Pierre Bellec (Rutgers)







Zongming Ma (UPenn)

Title: Community Detection in Multilayer Networks

Abstract: In this talk, we discuss community detection in a stylized yet informative inhomogeneous multilayer network model. In our model, layers are generated by different stochastic block models, the community structures of which are (random) perturbations of a common global structure while the connecting probabilities in different layers are not related. Focusing on the symmetric two block case, we establish minimax rates for both global estimation of the common structure and individualized estimation of layer-wise community structures. Both minimax rates have sharp exponents. In addition, we provide an efficient algorithm that is simultaneously asymptotic minimax optimal for both estimation tasks under mild conditions. The optimal rates depend on the parity of the number of most informative layers, a phenomenon that is caused by inhomogeneity across layers. This talk is based on a joint work with Shuxiao Chen and Sifan Liu. Time permitting, we shall also discuss community detection in multilayer networks with covariates.





Professor Dylan Small (University of Pennsylvania)

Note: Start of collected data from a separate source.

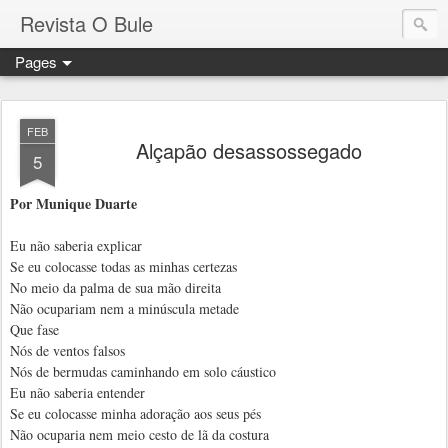
Revista O Bule
Pages
FEB
Alçapão desassossegado
5
Por Munique Duarte
Eu não saberia explicar
Se eu colocasse todas as minhas certezas
No meio da palma de sua mão direita
Não ocupariam nem a minúscula metade
Que fase
Nós de ventos falsos
Nós de bermudas caminhando em solo cáustico
Eu não saberia entender
Se eu colocasse minha adoração aos seus pés
Não ocuparia nem meio cesto de lã da costura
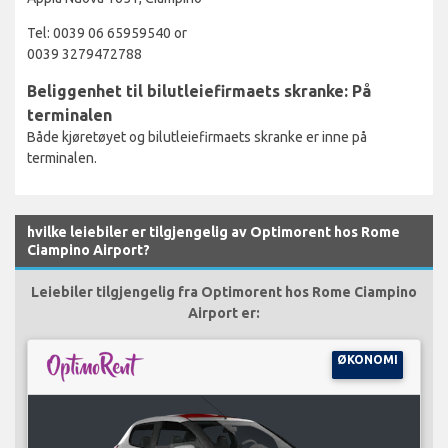
Tel: 0039 06 65959540 or
0039 3279472788
Beliggenhet til bilutleiefirmaets skranke: På
terminalen
Både kjøretøyet og bilutleiefirmaets skranke er inne på
terminalen.
hvilke leiebiler er tilgjengelig av Optimorent hos Rome
Ciampino Airport?
Leiebiler tilgjengelig fra Optimorent hos Rome Ciampino
Airport er:
ØKONOMI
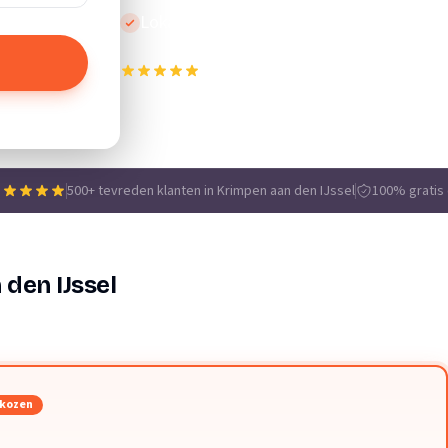
Lokale vakmensen
500+ tevreden klanten in Krimpen aan den
e
500+ tevreden klanten in Krimpen aan den IJssel
100% gratis e
 den IJssel
ekozen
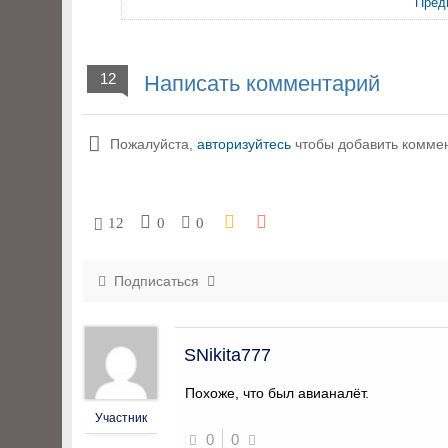
Пред
12
Написать комментарий
Пожалуйста,
авторизуйтесь
чтобы добавить комме
12
0
0
Подписаться
SNikita777
Похоже, что был авианалёт.
Участник
0
0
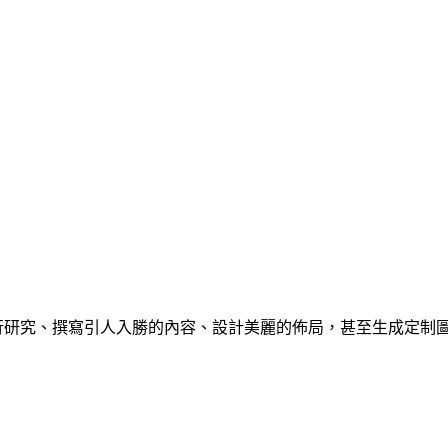
還進行研究、撰寫引人入勝的內容、設計美麗的佈局，甚至生成定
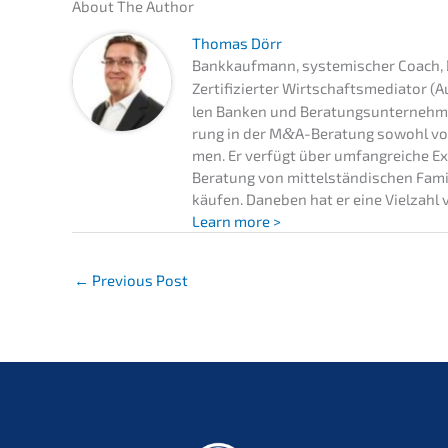
About The Author
Thomas Dörr
Bankkauf­mann, syste­mi­scher Coach, 
Zerti­fi­zier­ter Wirtschafts­me­dia­tor 
len Banken und Beratungs­un­ter­neh­
rung in der M
&
A-Beratung sowohl von 
men. Er verfügt über umfang­rei­che Ex
Beratung von mittel­stän­di­schen Famil
käufen. Daneben hat er eine Vielzahl vo
Learn more >
←
Previous Post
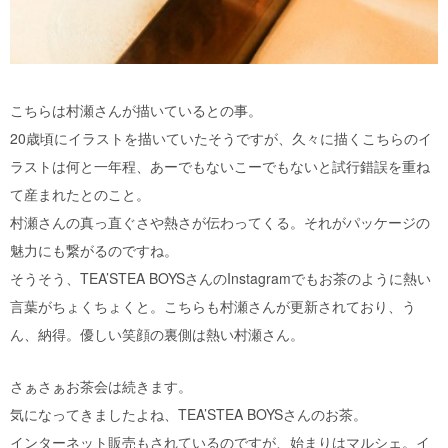
こちらは村瀬さんが描いているとの事。
20歳頃にイラストを描いていたそうですが、久々に描くこちらのイ
ラストは何と一年程、あーでもないこーでもないと試行錯誤を重ね
て産まれたとのこと。
村瀬さんの真っ直ぐさや熱さが伝わってくる。それがパッケージの
魅力にも繋がるのですね。
そうそう、TEA’STEA BOYSさんのInstagramでもお茶のように熱い
言葉がちょくちょくと。こちらも村瀬さんが更新されており、う
ん、納得。優しい笑顔の裏側は熱い村瀬さん。
さぁさぁお茶会は続きます。
気になってきましたよね、TEA’STEA BOYSさんのお茶。
インターネット販売もされているのですが、始まりはマルシェ。イ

Testing an Elaborate Theory of a Causal Hypothesis

When R.A. Fisher was asked what can be done in observational studies to clarify the step from association to causation, he replied, “Make your theories elaborate” -- when constructing a causal hypothesis, envisage as many different consequences of its truth as possible and plan observational studies to discover whether each of these consequences is found to hold.  William Cochran called “this multi-phasic attack…one of the most potent weapons in observational studies.”  Statistical tests for the various pieces of the elaborate theory help to clarify how much the causal hypothesis is corroborated. In practice, the degree of corroboration of the causal hypothesis has been assessed by a verbal description of which of the several tests provides evidence for which of the several predictions. This verbal approach can miss quantitative patterns.  We develop a quantitative approach to making statistical inference about the amount of the elaborate theory that is supported by evidence.  

This is joint work with Bikram Karmakar.